TO BE DONE |
Return the following lines verbatim, leaving out the pictures.

==========

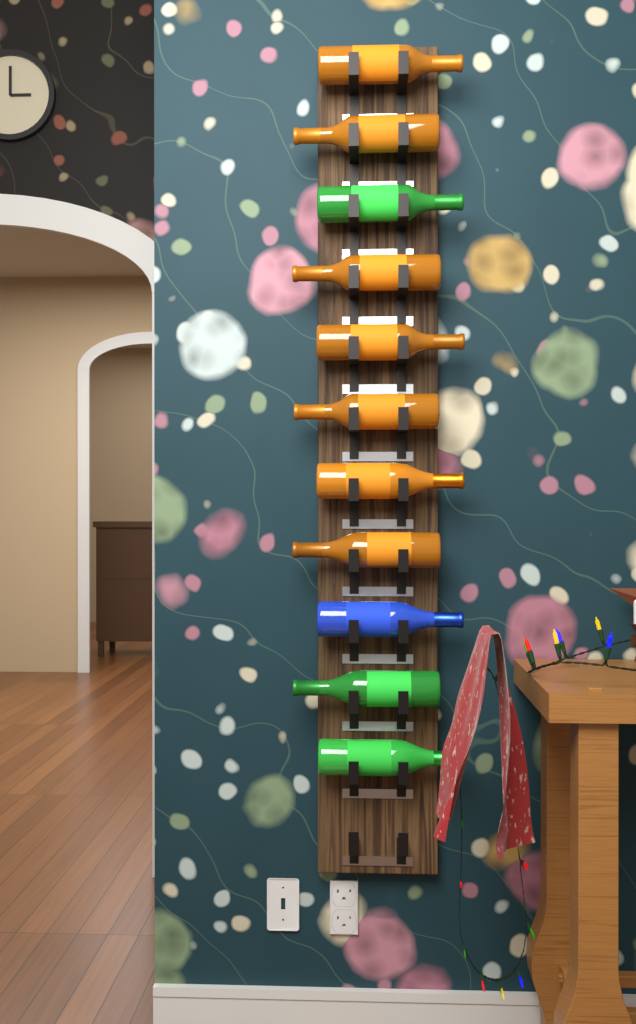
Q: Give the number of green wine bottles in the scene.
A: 3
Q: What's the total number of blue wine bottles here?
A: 1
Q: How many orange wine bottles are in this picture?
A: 7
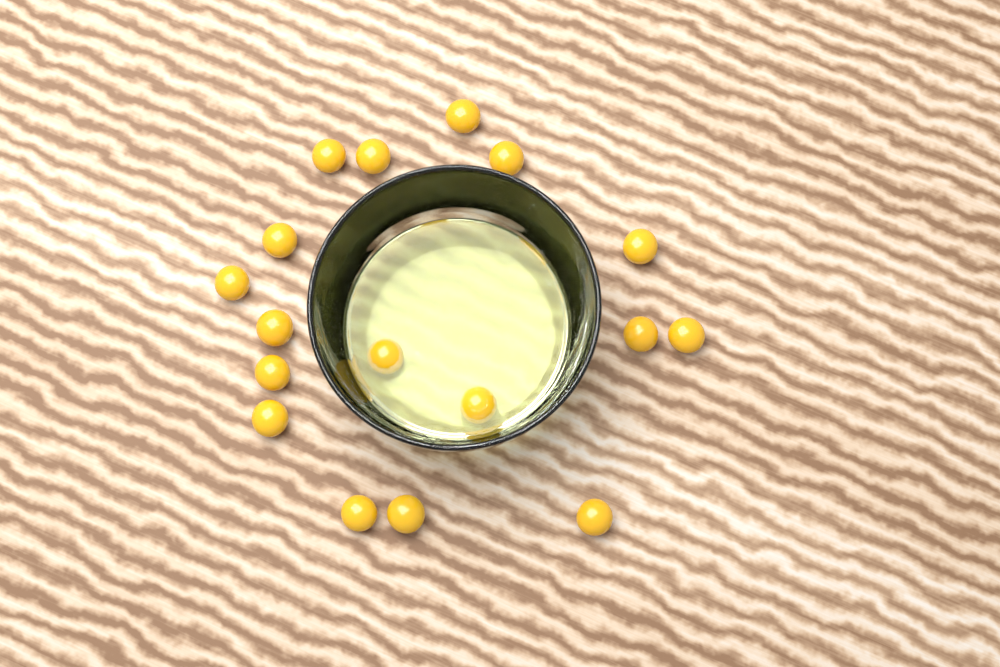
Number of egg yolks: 17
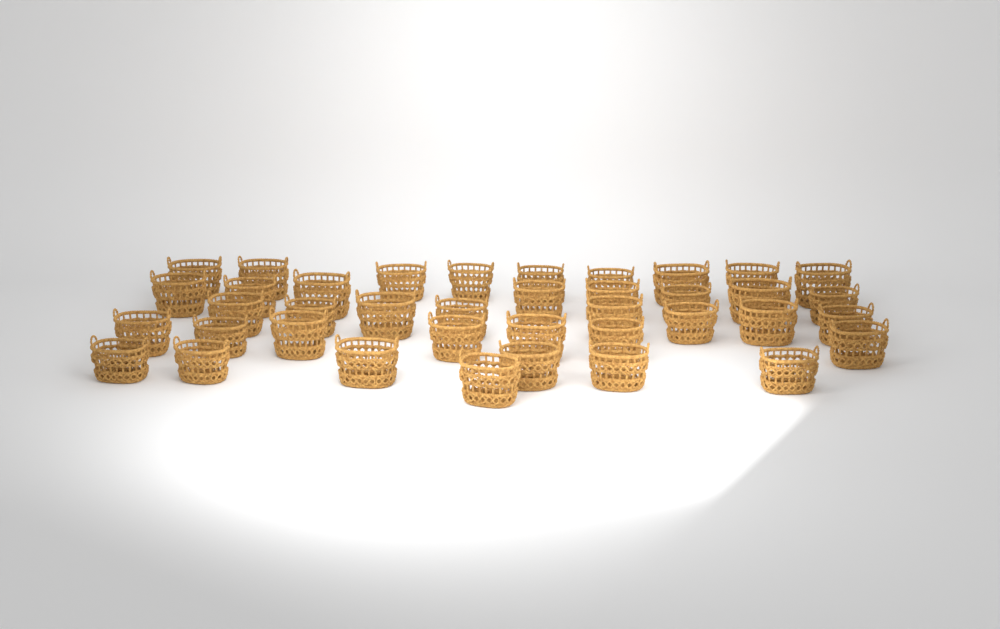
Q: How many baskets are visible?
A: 39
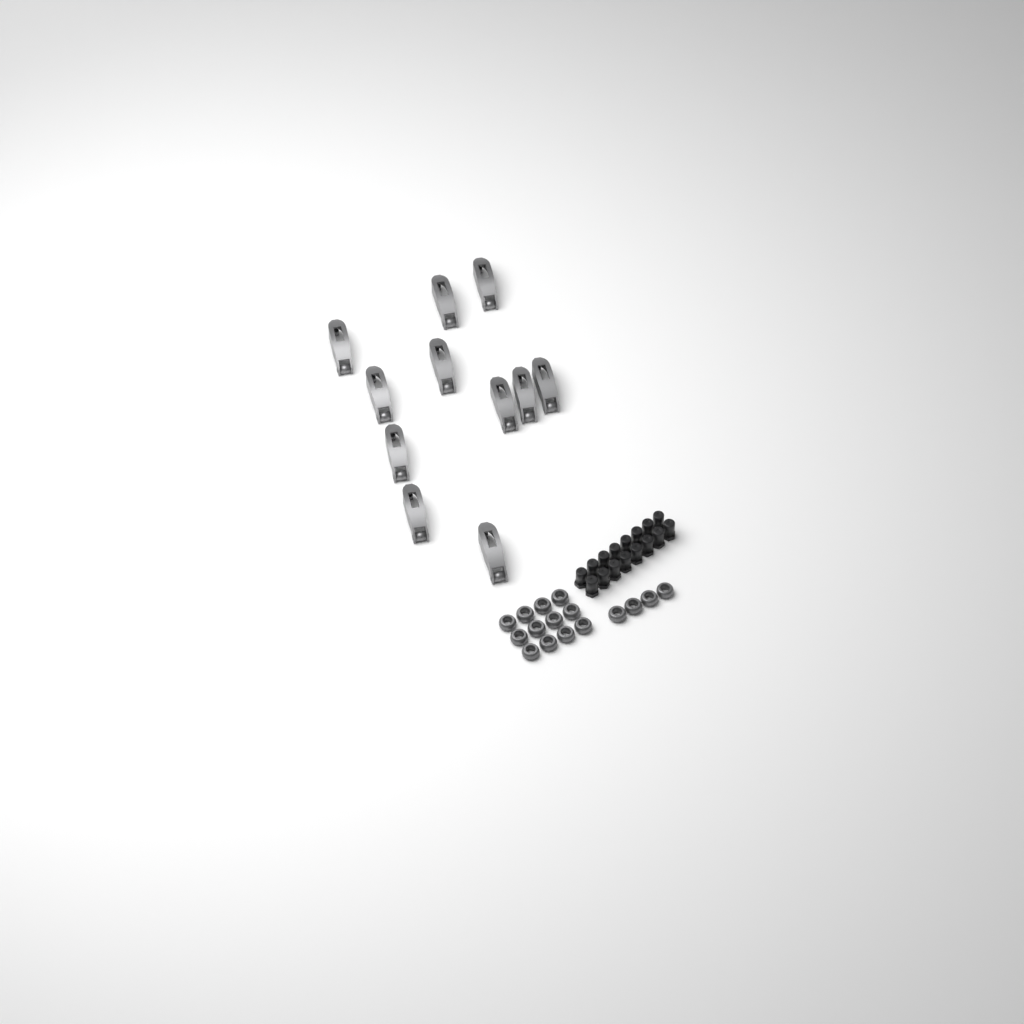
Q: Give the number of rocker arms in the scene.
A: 11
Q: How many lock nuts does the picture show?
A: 16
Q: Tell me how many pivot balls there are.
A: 16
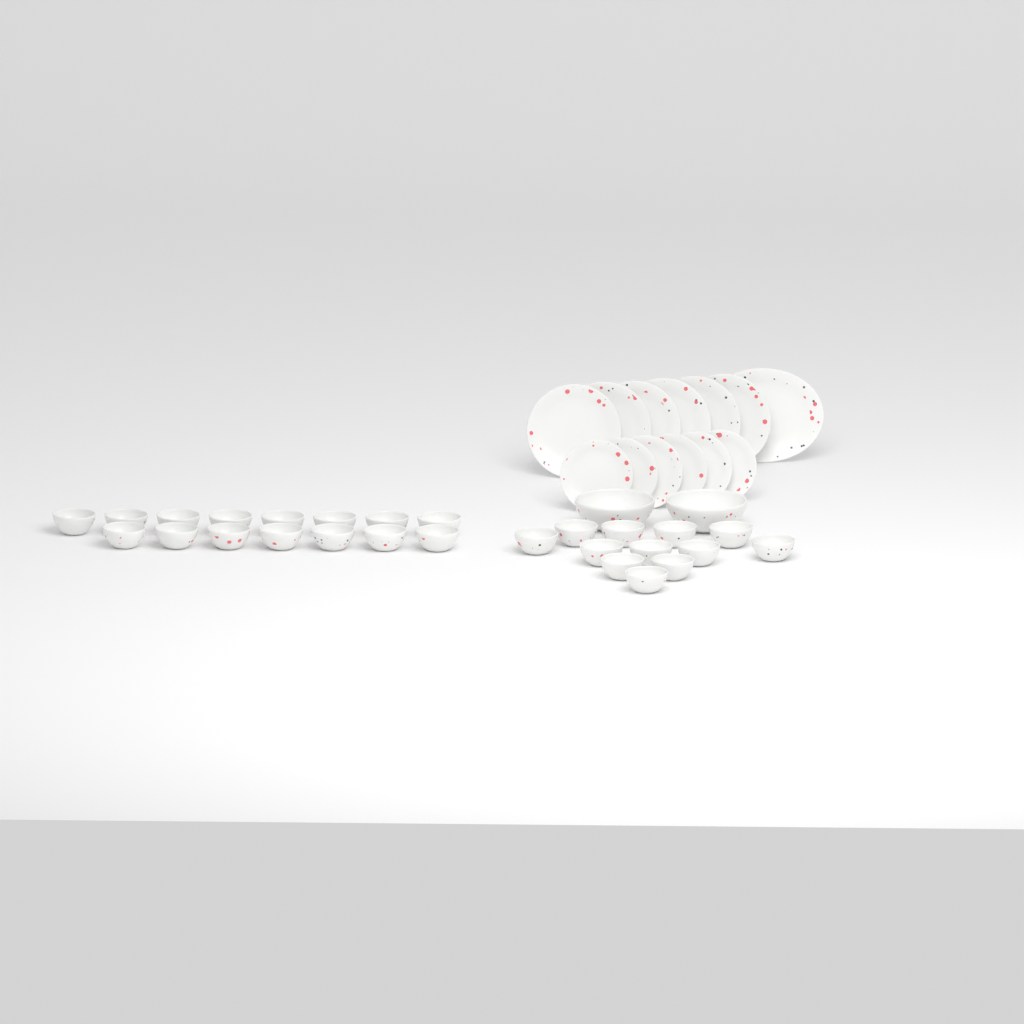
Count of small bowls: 27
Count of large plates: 6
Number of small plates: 6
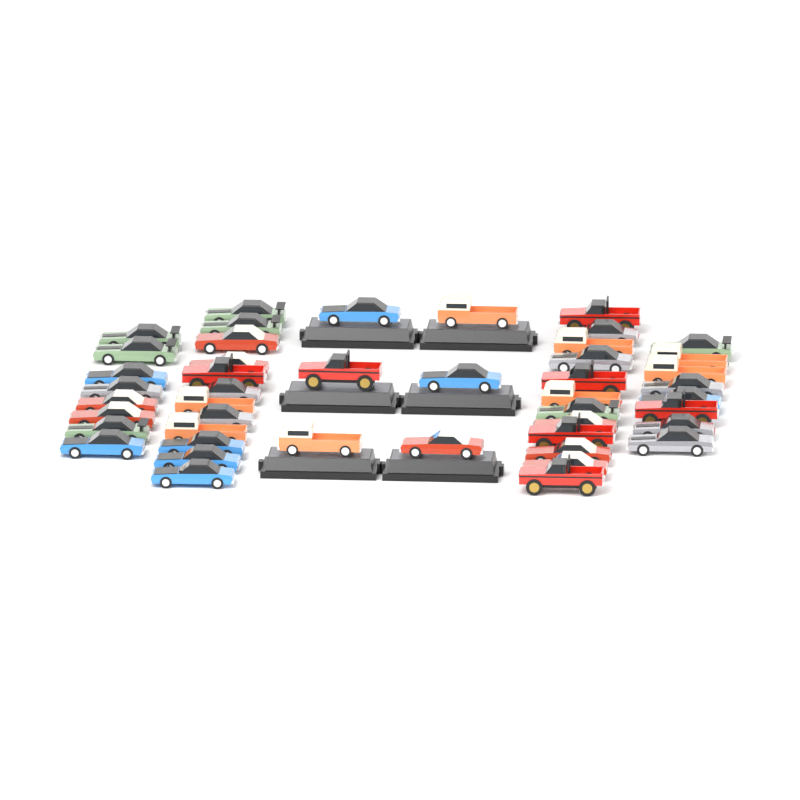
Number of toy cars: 46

==========

EXPECTED ANSWER |
Q: Give the number of green wine bottles in the scene.
A: 3
Q: What's the total number of blue wine bottles here?
A: 1
Q: How many orange wine bottles are in this picture?
A: 7
Number of egg yolks: 17
Q: How many baskets are visible?
A: 39
Q: Give the number of rocker arms in the scene.
A: 11
Q: How many lock nuts does the picture show?
A: 16
Q: Tell me how many pivot balls there are.
A: 16
Count of small bowls: 27
Count of large plates: 6
Number of small plates: 6
Number of toy cars: 46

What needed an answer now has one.